Zurück unten in St. Ulrich: Freie Zeit. Manche shoppten Holzschnitzereien, andere saßen in der Sonne. Ich traf Lena und Sophie in einem kleinen Café am Marktplatz.
„Und? Wie fühlt sich Alexandra inzwischen an?“ fragte Lena grinsend.
„Zu gut“, gab ich zu. „Ich merk gar nicht mehr, dass ich … na ja, nicht immer so war.“
Sophie lehnte sich vor. „Genau das ist der Punkt. Du bist gut darin, weil du nicht spielst. Du bist einfach Alexandra.“
„Und wenn die Woche vorbei ist?“ fragte ich leise.
Beide schwiegen einen Moment.
„Dann entscheidest du“, sagte Lena schließlich. „Aber ich wette, du wirst ein Stück von ihr mitnehmen.“
Wir lachten, stießen mit Cappuccino an. Doch der Gedanke blieb hängen.
Zurück im Bus: Die Nachmittagsfahrt Richtung Wolkenstein.

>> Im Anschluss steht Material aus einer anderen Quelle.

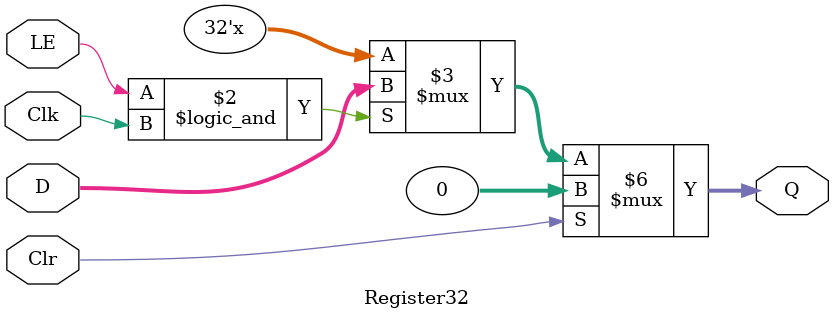
<source format=v>
module Register32 (output reg [31:0] Q, input [31:0] D, input LE, Clr, Clk);

	always @ (Clk, Clr)

	if (Clr) Q <= 32'h00000000;
	else if (LE && Clk) Q <= D;

endmodule
	


</source>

Die Stimmung war auf dem Höhepunkt – Lieder wurden gesungen (ja, sogar „99 Luftballons“), Geschichten erzählt, Fotos gezeigt. Ich saß barfuß auf meinem Platz, Perücke leicht zerzaust vom Wind, und fühlte mich … zu Hause.
Abendessen im Hotel: Wieder Garten, Kerzen, Livemusik. Ich servierte, goss nach, plauderte. Die Trinkgelder waren inzwischen so hoch, dass ich ernsthaft überlegte, ob ich mir was Schönes davon kaufen sollte.
Spätabends saßen wir vier – Lena, Sophie, Paolo und ich – noch auf der Terrasse.
„Morgen Passo Gardena und dann runter nach Cortina“, sagte Paolo. „Wird spektakulär.“
„Und du?“, fragte Sophie mich. „Bleibst du Alexandra?“
Ich schaute in die Sterne über den Dolomiten.
„Ich weiß nicht“, sagte ich ehrlich. „Aber ich will es herausfinden.“
Im Zimmer zog ich die Perücke ab, wusch das Make-up ab. Alex im Spiegel. Aber diesmal sah ich nicht nur ihn.
Ich sah auch sie.
Und beide lächelten.
Morgen würde ein neuer Tag werden. Und Alexandra war bereit.